Constituent Assembly (CA) debate
The draftsman of Indian Constitution Dr BR Ambedkar authoritatively and explicitly clarified the CA on December 30, 1948 that in his capacity of head of state in a parliamentary system “the position of governor is exactly the same as the position of the President,” i.e. he is bound by the Chief Minister’s advice.
Sardar Patel, one of the members of CA, clarified that Governor’s special power would not put him in conflict with Ministry. The ‘special powers’ will be limited to sending report to the President when a “grave emergency situation arose, threatening menace to peace and tranquility.”
However, at times, the Governors have seen paying no heed to the words of the architects of the Constitution.
Although Dr BR Ambedkar believed that Article 356 would be in reality a “dead letter”, the Courts in India have to arrive with decisions on number of occasions to curb the arbitrary exercise of the President.
The Supreme Court of India by overruling its own decision in State of Rajasthan v. Union of India (1977) held in the case of SR Bommai v. Union of India (1994) that the presidential proclamation under Article 356 is subject to judicial review and that it is not an absolute but a conditional power and that no Assembly can be dissolved before both Houses of parliament ratify the proclamation. The imposition of Presidential rule and dissolution of State Assembly cannot be done together, the SC further held.
In a groundbreaking verdict, the top court in the case of Rameshwar Prasad v. State of Bihar (2006) held that Governor has no power to decide the majority of state legislative Assembly. He is supposed to play a role in forming a government of a party or parties enjoying majority or confidence in House and the deciding place for the matter is only the floor of House, not the Raj Bhawan (Governor’s House).
Lessons for Nepal
The entire appointment procedure gives a safe room for intervention from the PM and his Council of Ministers. Party at the Center appoints Governors without consulting the Chief Ministers and even such decisions often go against their wishes.
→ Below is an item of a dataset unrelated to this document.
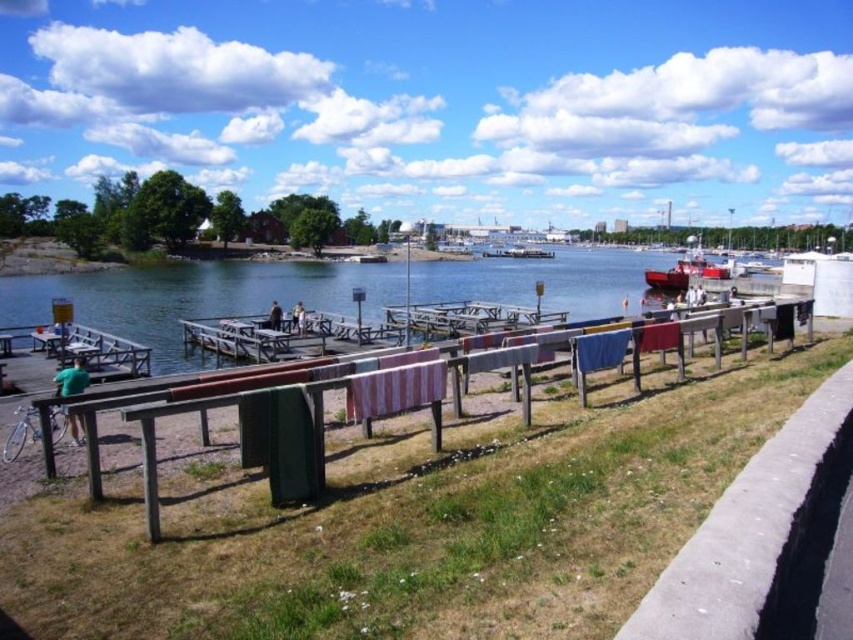
Based on the photo, you are planning to place a small picnic basket on the green grass at lower center. However, there is a white matte boat at center nearby. Based on their positions, will the boat obstruct access to the grass where you want to place the basket?

The green grass at lower center is located below the white matte boat at center, so the boat might block access to the grass. Choose another spot or move the boat to ensure the basket can be placed safely.

You are standing at the edge of the waterfront and want to walk from the green grass at lower center to the clear water at center. Is the path directly between them clear of obstacles?

The green grass at lower center is in front of the clear water at center, so there are no obstacles between them. You can walk directly from the green grass at lower center to the clear water at center without any issues.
“Although there is need to counter-check the democratically elected government, it is not proper to judge a state’s democratic exercise by the other democratically elected government at the Center. Nor should we resort to set a precedent that gives privilege to the party in power at the center over the parties in power in states,” argues Rajeev Ranjan, a faculty member at Legal Philosophy in Uttaranchal University, Dehradun.
He adds “We need to abolish this post. We are not required to carry a spare wheel at the state level. The minor jobs they perform can be done by the President, who in any way is not overloaded like the executives of the Cabinet. If United States does not need a Governor with magic stick to control the states then why does Nepal or India? The office imposes financial burden on states.”
Ranjan has an advice for Nepal. He says, “Kathmandu should learn from New Delhi’s headache of frequent state emergency for no good reasons. Governor’s office is widely contested and of no use in India today. I wonder why Nepal needs seven governors—one each for seven states—at all.”
The satisfaction of the Governor to pave ways for the activation of the proclamation is a very subjective topic. The power of the Governor should be used very sparingly when there is a grave situation of law and order, or there is no reasonable option left with the Governor or there is the failure of Constitutional machinery.
The governor of Nepali states should not act at the whims and fancies of the Central government and the touchstone for the democratically elected government should be the floor test in the State Assembly not in the Governor’s office. Noted, the Presidential rule was imposed in Rajasthan, Karnataka and many other states of India without giving option for floor test in the Assembly.
The authors are LLM (Constitutional Law) students at Uttaranchal University, Dehradun, India.